As it turned out, Stanford did pull himself together sufficiently to take part in a number of woodcock drives.  These involved Williams’s farmer-neighbors, who’d known each other from childhood and spent much of the down time between drives discussing what happened when they drove this covert a year ago, or five, or ten years ago.

It may be coincidence that Tintagel Castle is located in Cornwall, not many miles from Lanarth.  According to legend, Tintagel was the actual seat of King Arthur, with his Knights of the Round Table, nowhere better depicted, to my mind, than in Wagner’s mystical Parsifal or, less exalted, the 1981 movie Excalibur.  The movie paid homage to Parsifal in using some of Wagner’s music in its score.

This chair had been in the lady’s family for three generations, but there was no room for it in the compact housing unit where she would live out her years. I was happy to offer it a good home.

Among English folk, Cornishmen have always been distinctly apart, what with their own ancient language, their tin mines, and their wreckers luring doomed ships onto the rocks.
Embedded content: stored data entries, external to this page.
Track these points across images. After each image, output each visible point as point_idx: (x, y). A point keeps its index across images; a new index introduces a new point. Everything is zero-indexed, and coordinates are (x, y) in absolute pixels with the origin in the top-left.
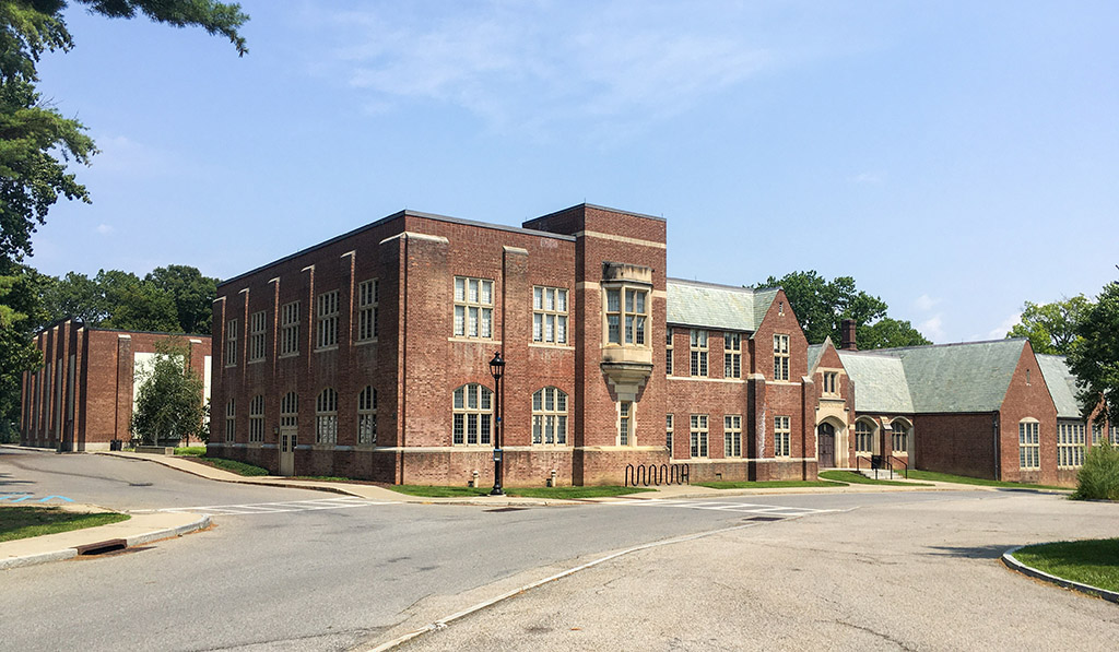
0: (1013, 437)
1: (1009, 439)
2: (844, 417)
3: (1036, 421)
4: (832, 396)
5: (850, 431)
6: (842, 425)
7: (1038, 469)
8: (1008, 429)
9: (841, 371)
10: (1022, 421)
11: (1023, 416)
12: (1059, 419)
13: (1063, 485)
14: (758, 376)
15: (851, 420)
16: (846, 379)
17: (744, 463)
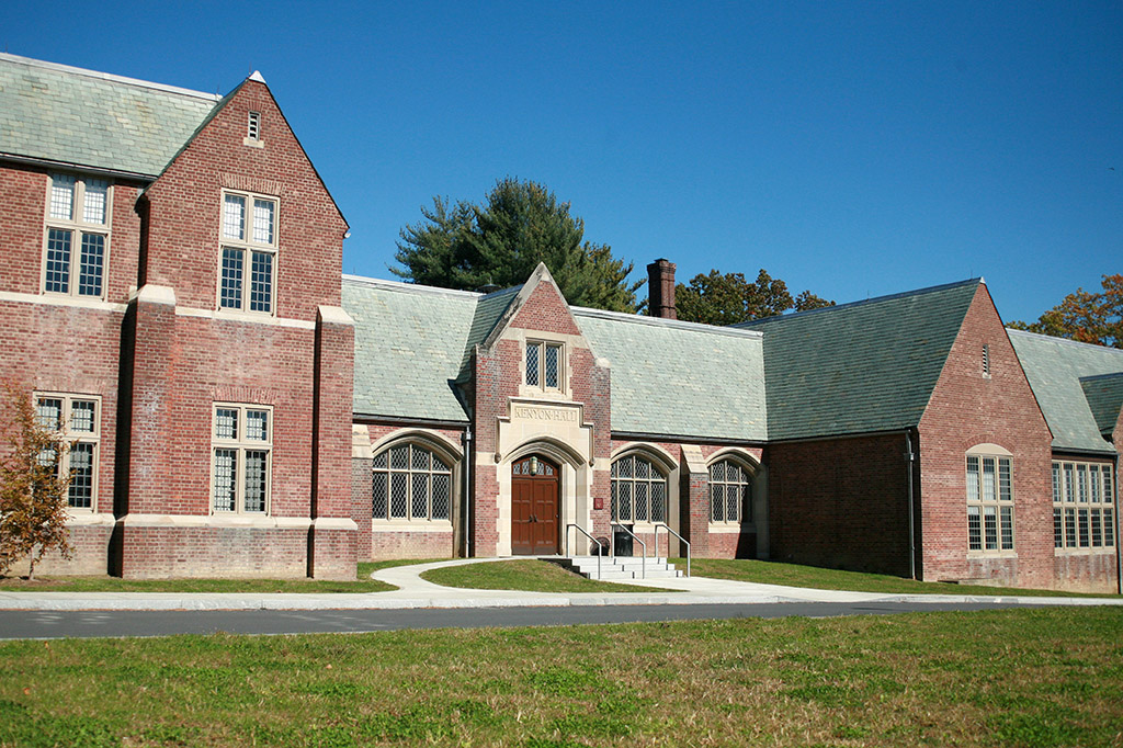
0: (953, 484)
1: (940, 488)
2: (580, 442)
3: (1005, 452)
4: (552, 394)
5: (597, 474)
6: (577, 460)
7: (1011, 554)
8: (940, 466)
9: (570, 341)
10: (973, 451)
11: (975, 441)
12: (1057, 453)
13: (1067, 587)
14: (156, 293)
15: (598, 448)
16: (586, 361)
17: (100, 527)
Reading Stanford’s description of the ritualistic gatherings of woodcock drivers and guns, and later reliving the day in the great hall, to count birds seen, and birds flushed, and birds collected, all to be preserved for posterity, the meeting proceeding with great formality and ancient ritual — well, maybe it’s not coincidence, given the proximity of Tintagel and Arthurian legend.

Mayhap I’m reading too much into all this, but then it’s a rainy October morning, the doves aren’t flying, and there are no ruffed grouse in the Ozarks anyway.  So I have nothing better to do than read Stanford and occasionally look up to cast my eye on the many “lovely old things” that surround me.
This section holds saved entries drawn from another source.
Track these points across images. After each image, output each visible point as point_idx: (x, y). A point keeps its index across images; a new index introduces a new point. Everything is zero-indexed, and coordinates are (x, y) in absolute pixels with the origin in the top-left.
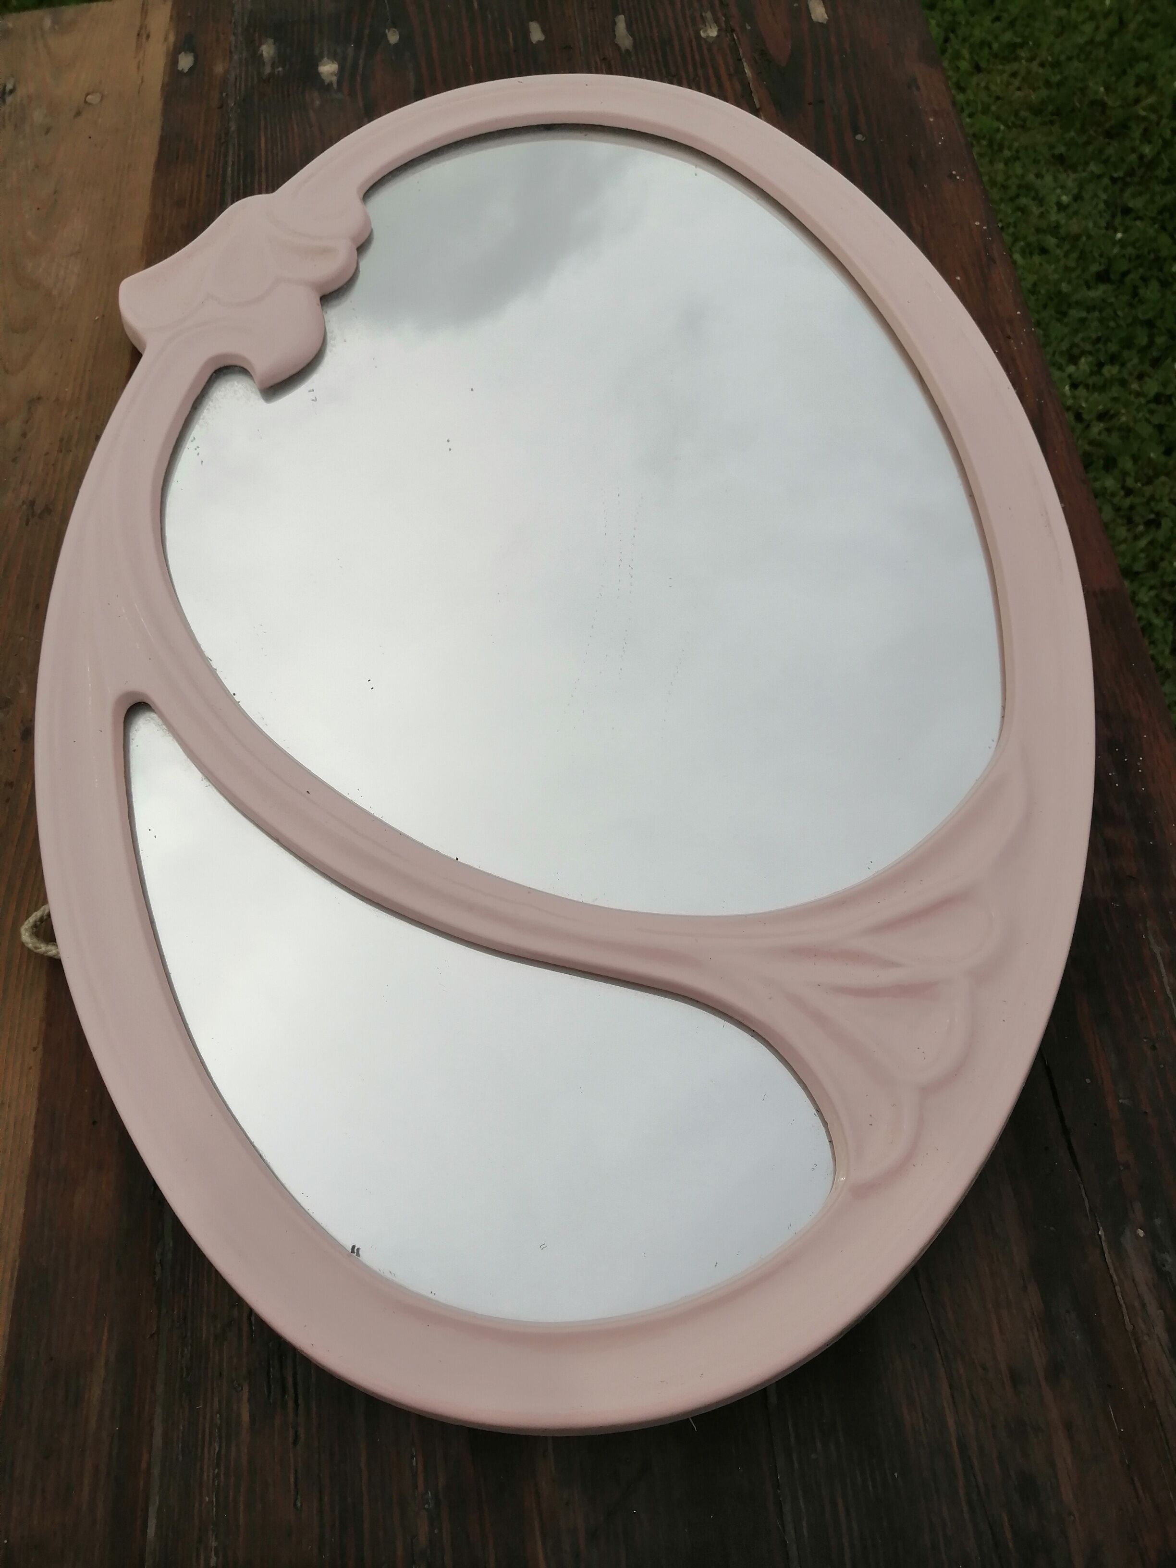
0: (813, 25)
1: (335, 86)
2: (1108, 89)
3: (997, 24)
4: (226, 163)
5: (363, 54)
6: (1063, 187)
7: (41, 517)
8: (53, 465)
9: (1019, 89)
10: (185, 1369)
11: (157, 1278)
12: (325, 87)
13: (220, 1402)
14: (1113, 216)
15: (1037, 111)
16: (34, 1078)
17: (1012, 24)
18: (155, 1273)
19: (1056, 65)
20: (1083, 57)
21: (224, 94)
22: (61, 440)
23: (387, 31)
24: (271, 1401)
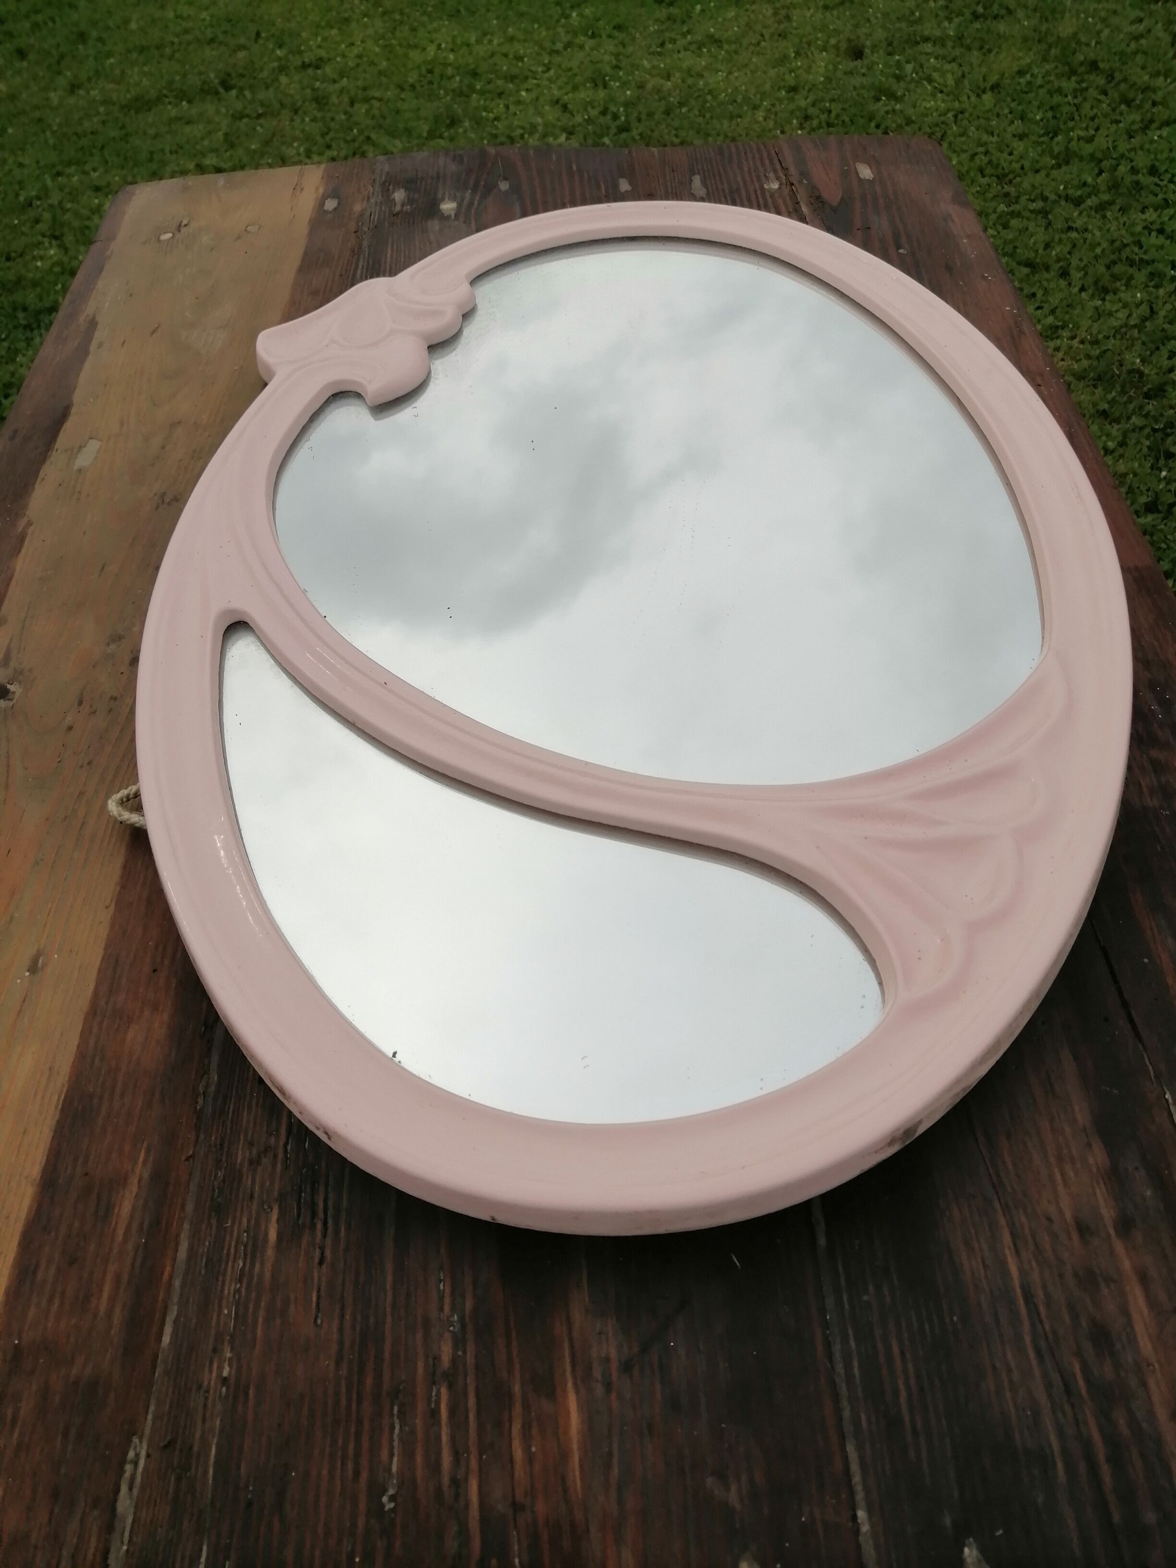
0: (861, 180)
1: (453, 217)
2: (1143, 361)
3: (1040, 311)
4: (357, 266)
5: (477, 197)
6: (1108, 435)
7: (169, 504)
8: (185, 468)
9: (1063, 360)
10: (216, 1190)
11: (199, 1107)
12: (444, 218)
13: (249, 1221)
14: (1157, 459)
15: (1080, 377)
16: (103, 931)
17: (1053, 312)
18: (197, 1103)
19: (1095, 342)
20: (1118, 336)
21: (360, 224)
22: (194, 451)
23: (499, 183)
24: (300, 1222)
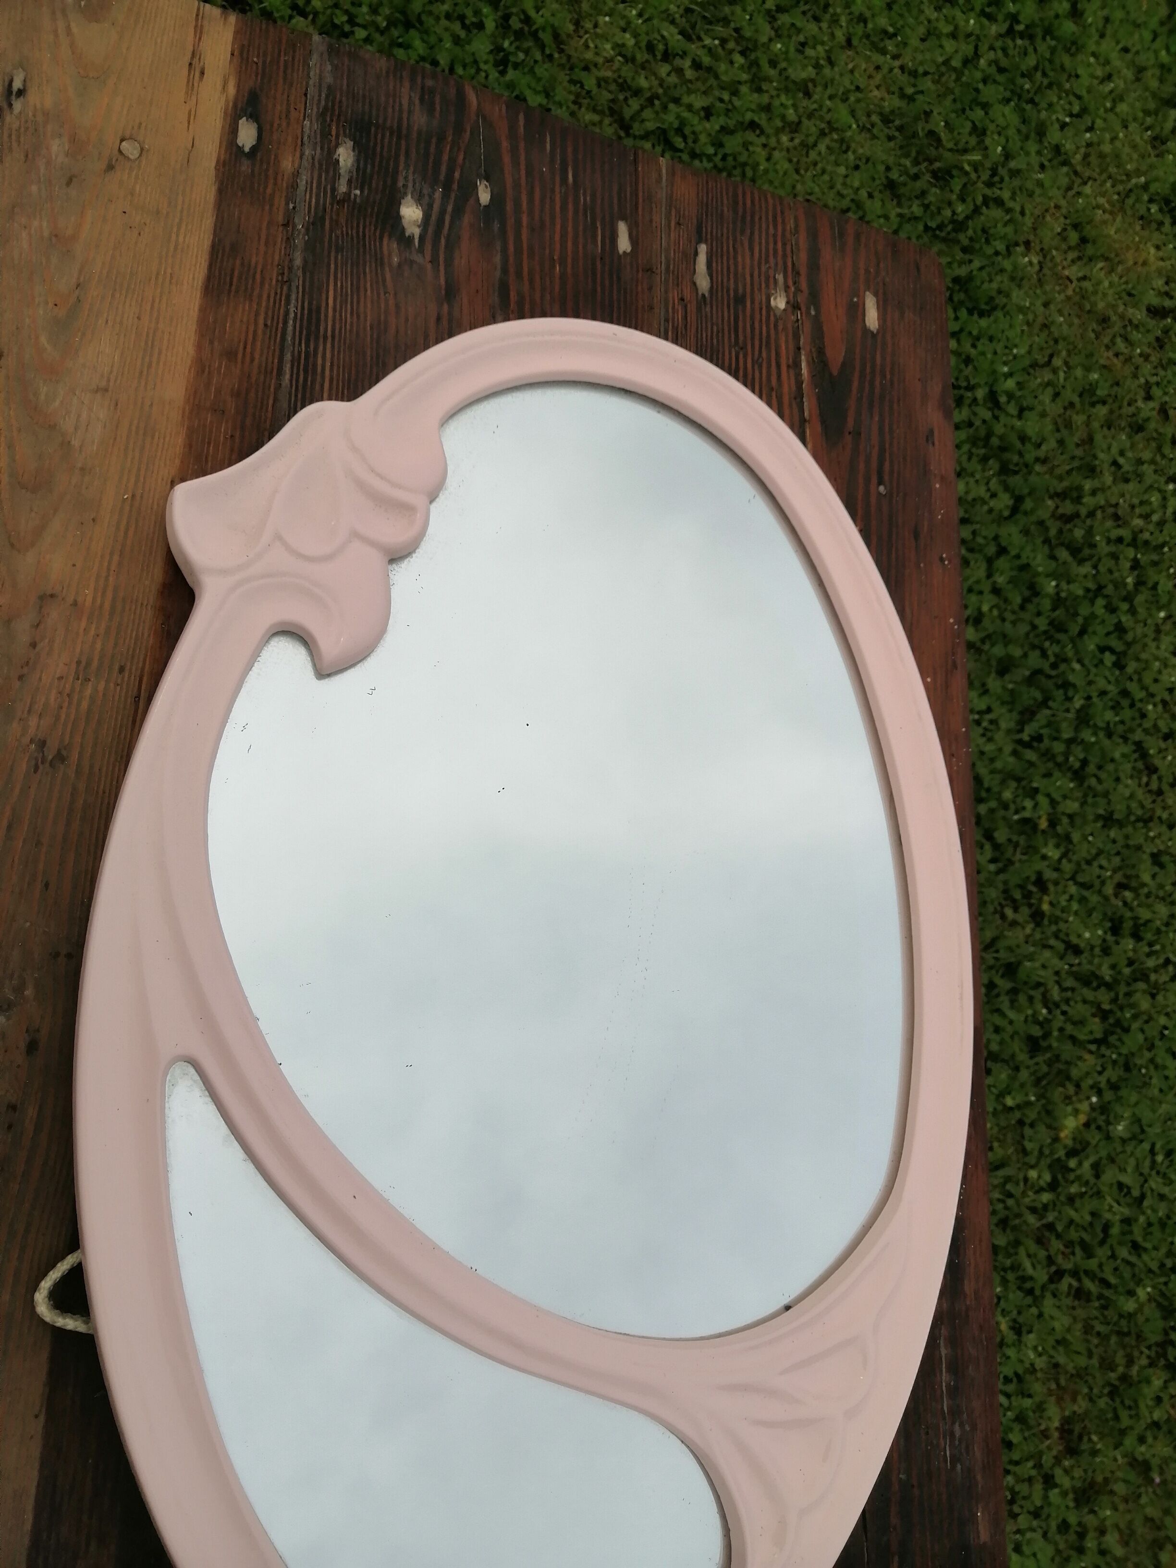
0: (866, 330)
1: (417, 242)
5: (450, 208)
7: (51, 764)
16: (35, 1449)
21: (291, 206)
23: (479, 183)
Many — most — are not heirlooms.  They did not pass down through my family.  In fact, several were acquired from people for whom they were heirlooms but, moving into smaller quarters in old age, wanted to find “a good home” for their family treasures.  Chairs, library tables, a lamp, a sword.  And any number of books, including Stanford’s The Wandering Gun, which contains the anecdote quoted above, and which was given “to David” for Christmas in 1961.

Who was David?  Did he live in Wales, whence this book was purchased via Abe Books, some years ago?  And did he shoot woodcock?

That we shall never know.   But isn’t it nice to think so?

One advantage of growing older is that lovely old things — all of them — are that much more attractive, although our shooting editor would not claim to be one himself.